Mas os opositores do
Presidente Lugo no congresso nacional não ficaram satisfeitos. Eles sustentaram
que o incidente de Curuguaty era uma evidência da ampla incompetência do
presidente da república, que era acusado de encorajar as invasões violentas de
terras em torno da cidade paraguaia de Ñacunday. Culparam-no pelo clima de
deterioração da segurança nacional no Paraguai. Tais acusações, entre outras,
se constituíram na base para um procedimento de impeachment, que começou menos
de uma semana após o tiroteio de Curuguaty.

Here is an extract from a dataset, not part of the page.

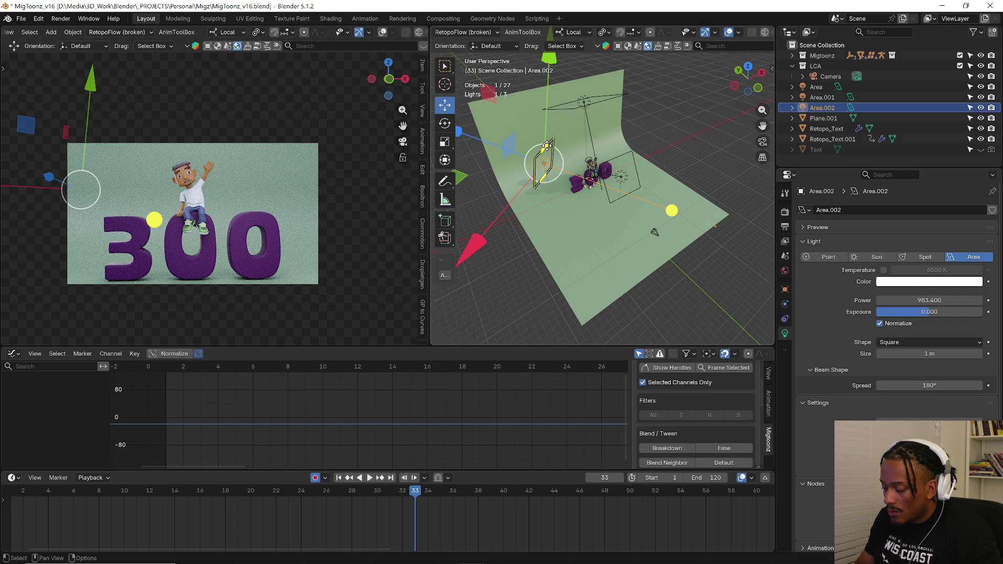
key(KP_7)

Em 21 de junho, numa votação
quase unânime (76 a 1), os 80 membros da Câmara dos Deputados aprovaram o
impedimento de Lugo. Um dia depois, os 45 membros do Senado julgaram e
condenaram o mandatário por “mau desempenho de suas funções” a ser deposto de
seu cargo. Uma vez mais, a votação foi próxima da unanimidade (39 a 4). Naquele
momento, Lugo estava formalmente deposto do cargo de Presidente da República e
substituído, como reza a Constituição do país, pelo vice-presidente, Federico
Franco. Todo esse processo foi ratificado pela Suprema Corte de Justiça do
Paraguai.
Nenhuma crítica séria ao
Congresso paraguaio negou que os legisladores e os juízes tivessem agido dentro
de sua autoridade e conforme o Artigo 225 da Constituição Paraguaia em vigor desde 1992. Embora haja preocupações válidas com relação
à velocidade do processo que, de fato, fez com que todo o processo de
impeachment tenha levado menos de dois dias do começo ao fim, e os advogados de
Lugo tiveram meras duas horas para montar a defesa de seu cliente.
Segundo se crê, é
compreensível que se condenem os legisladores paraguaios pela presteza e
ligeireza com que julgaram e condenaram Lugo a deixar o cargo. Tal açodamento
em se livrar do socialista manchou o processo e deu ao ato uma impressão de
impropriedade. Mas não é justo taxar o impeachment de Lugo como um “golpe”, ou
menosprezar a legitimidade do Presidente Franco, ou ainda alegar que o Paraguai
não é mais uma democracia “real”. Afinal, o Artigo 225 da Lei Paraguaia maior
não diz nada sobre a ‘velocidade’ de um processo de impeachment e, a julgar
pela votação no Legislativo, ao que parece, todos já estavam querendo se livrar
se seu presidente que, por sua incompetência e ideologia, vinha pondo em risco
a estabilidade social em seu país. Embora Lugo e seus advogados pudessem
merecer mais tempo para preparar e apresentar uma defesa, isso a Constituição
não lhes garantia.
Teria sido o impeachment uma
punição excessivamente severa e dura pelo fraco desempenho político e
administrativo do Presidente Lugo? Talvez, mas a Constituição paraguaia dá ao
Legislativo ampla prerrogativa para determinar se o impeachment é ou não
aplicável. É claro que, havendo – como ficou evidente – uma ampla margem a
favor do mesmo, não há mesmo motivos para que se prolongue o processo em
discussões colaterais. Quem está de fora, certamente, questiona a prudência de
julgar e condenar Lugo por “mau comportamento”. Podem também questionar a
apressada natureza do processo. Mas, mesmo que o Congresso paraguaio tenha
agido de forma imprudente e apressada, sua atuação foi inegavelmente legal.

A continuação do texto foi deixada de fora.